Artistic Statement

Artistic Statement

To make theater is to participate, is to create and be part of something that is greater than the sum of its parts. I believe in the theater as the best cure for isolation and despair. That’s a belief I had when I was young and naïve about theater and it’s a belief I hold on to.

One of the most frustrating things about attending theater in New York is the homogeneity of the audiences. They tend to be of the same race, same political bent, same financial bracket; and the plays we give them tend to reaffirm who they are instead of challenging them. How do we change an audience’s reality? How do we stimulate a real desire for understanding? And how do we as theater artists contribute to our audience’s homogeneity? What are we doing to shake things up, and why are we striving to make theater at all?

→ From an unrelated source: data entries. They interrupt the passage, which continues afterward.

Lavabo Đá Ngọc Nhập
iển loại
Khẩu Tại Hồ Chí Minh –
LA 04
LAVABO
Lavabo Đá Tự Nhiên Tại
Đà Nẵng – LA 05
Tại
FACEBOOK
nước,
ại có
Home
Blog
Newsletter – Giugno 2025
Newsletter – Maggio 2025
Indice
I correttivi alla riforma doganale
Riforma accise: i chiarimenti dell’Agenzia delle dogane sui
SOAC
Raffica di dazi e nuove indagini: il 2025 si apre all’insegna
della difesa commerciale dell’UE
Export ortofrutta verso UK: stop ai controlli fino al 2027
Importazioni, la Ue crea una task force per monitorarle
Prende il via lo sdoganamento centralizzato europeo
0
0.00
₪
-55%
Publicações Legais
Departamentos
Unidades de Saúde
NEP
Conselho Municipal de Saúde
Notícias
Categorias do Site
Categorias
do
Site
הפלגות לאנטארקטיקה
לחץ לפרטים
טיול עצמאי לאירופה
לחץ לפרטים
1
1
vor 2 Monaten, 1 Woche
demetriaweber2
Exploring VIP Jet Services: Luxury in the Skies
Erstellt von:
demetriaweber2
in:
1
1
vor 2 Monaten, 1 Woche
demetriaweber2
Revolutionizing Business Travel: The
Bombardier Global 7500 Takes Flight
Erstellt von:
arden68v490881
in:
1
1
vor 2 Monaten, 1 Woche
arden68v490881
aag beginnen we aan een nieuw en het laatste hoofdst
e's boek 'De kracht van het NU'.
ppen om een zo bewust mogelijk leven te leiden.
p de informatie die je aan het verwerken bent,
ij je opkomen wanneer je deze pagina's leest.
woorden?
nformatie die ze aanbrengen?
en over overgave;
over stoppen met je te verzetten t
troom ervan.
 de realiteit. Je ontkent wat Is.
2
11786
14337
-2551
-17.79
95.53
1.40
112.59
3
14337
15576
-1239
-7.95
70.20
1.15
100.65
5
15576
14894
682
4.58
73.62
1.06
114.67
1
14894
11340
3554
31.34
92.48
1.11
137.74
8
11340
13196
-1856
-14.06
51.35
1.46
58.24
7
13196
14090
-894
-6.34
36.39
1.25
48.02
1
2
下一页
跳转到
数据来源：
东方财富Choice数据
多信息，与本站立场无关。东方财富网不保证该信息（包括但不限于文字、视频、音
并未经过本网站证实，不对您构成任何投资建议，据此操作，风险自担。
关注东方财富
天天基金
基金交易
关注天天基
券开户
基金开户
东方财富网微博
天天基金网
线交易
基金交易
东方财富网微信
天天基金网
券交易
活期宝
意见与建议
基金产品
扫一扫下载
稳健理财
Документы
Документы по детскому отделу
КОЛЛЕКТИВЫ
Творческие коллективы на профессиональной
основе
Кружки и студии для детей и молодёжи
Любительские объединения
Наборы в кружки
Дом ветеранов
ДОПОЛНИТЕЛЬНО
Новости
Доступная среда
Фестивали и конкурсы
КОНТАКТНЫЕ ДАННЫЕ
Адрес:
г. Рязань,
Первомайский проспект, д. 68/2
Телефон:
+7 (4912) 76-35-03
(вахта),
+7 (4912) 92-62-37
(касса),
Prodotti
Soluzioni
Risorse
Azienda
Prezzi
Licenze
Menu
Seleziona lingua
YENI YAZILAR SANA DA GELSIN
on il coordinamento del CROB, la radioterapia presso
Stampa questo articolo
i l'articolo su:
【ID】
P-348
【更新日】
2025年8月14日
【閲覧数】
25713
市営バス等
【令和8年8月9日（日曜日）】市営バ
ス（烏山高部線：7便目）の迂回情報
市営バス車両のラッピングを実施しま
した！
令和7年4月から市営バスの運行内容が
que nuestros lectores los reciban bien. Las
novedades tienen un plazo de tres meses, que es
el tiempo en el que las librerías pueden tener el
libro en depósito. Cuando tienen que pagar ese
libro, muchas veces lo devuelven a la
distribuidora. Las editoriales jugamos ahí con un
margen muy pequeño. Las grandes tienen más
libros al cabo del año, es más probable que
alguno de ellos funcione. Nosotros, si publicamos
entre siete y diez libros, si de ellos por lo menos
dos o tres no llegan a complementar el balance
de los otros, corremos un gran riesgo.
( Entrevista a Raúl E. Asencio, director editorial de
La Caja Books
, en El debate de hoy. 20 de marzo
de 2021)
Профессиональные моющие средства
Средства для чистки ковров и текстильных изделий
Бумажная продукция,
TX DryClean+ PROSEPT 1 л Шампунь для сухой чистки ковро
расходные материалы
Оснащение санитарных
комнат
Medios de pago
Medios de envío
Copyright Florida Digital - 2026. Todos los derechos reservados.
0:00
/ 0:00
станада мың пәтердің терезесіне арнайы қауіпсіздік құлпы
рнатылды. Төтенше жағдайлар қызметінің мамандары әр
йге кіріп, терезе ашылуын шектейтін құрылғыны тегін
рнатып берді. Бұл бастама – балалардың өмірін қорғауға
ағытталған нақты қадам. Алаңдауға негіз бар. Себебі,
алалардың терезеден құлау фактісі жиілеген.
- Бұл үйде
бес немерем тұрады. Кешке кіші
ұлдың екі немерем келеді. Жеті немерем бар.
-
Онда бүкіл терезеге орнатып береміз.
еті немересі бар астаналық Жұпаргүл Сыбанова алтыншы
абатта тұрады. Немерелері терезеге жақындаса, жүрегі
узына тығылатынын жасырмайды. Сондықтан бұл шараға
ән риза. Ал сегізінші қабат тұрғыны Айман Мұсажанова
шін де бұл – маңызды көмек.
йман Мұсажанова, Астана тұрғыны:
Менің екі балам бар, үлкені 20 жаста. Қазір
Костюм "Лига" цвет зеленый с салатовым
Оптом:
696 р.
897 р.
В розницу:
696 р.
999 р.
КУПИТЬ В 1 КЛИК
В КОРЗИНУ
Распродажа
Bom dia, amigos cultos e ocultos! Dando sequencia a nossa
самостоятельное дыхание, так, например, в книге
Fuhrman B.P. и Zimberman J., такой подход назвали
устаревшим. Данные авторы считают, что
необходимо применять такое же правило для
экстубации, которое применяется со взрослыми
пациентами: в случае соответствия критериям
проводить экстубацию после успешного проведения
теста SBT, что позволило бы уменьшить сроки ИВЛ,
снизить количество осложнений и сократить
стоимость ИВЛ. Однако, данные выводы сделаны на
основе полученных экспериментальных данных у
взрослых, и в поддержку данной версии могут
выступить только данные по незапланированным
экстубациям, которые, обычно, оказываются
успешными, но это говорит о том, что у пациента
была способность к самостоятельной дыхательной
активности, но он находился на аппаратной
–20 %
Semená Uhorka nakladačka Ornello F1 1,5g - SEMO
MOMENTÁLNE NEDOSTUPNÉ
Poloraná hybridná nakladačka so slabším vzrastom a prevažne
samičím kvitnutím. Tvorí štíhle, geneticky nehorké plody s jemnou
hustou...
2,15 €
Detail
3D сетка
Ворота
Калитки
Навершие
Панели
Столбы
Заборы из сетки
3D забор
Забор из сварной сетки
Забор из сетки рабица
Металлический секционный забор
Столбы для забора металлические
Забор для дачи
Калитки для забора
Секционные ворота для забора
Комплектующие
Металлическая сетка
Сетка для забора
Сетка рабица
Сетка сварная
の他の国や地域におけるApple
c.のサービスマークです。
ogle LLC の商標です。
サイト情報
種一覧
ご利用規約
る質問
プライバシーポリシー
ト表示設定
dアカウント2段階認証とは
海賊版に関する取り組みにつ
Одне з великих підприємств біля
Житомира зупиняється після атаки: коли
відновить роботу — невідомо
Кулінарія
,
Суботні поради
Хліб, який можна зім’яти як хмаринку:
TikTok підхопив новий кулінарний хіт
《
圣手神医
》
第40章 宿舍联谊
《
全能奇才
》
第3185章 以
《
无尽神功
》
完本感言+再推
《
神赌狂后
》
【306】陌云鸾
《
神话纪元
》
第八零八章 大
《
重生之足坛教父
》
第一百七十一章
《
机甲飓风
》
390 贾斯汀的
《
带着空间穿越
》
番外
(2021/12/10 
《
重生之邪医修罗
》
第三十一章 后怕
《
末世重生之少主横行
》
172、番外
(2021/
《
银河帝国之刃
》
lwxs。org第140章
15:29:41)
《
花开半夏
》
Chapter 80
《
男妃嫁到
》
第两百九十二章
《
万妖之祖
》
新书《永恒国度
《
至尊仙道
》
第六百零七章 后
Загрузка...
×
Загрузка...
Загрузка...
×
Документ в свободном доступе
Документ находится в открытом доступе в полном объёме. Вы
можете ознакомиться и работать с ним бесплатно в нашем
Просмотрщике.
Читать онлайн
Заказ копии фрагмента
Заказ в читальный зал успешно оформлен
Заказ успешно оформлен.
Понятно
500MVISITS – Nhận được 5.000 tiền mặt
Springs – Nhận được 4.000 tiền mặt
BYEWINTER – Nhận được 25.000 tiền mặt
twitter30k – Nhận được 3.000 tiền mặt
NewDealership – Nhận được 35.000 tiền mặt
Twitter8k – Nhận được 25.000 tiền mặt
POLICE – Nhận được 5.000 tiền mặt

For me, it’s all about community—that classical Greek idea of theater as an expression of democracy, a coming together of all of us to tell our community’s stories, not just an elite few. As artists in this often brutal city we tend to get to sucked into selfish notions of what it means to succeed. We forget the importance of making theater for and with our community.

The grand irony here is that what I really want to do is get back to theater basics. The first theater was some Neanderthal creating shadow creatures on the cave wall and doing all the voices. There’s no divide between audience and stage, just a bunch of people crowded around a fire all enjoying themselves immensely. That is the quintessential live, communal, storytelling experience. That’s why I still care about making theater.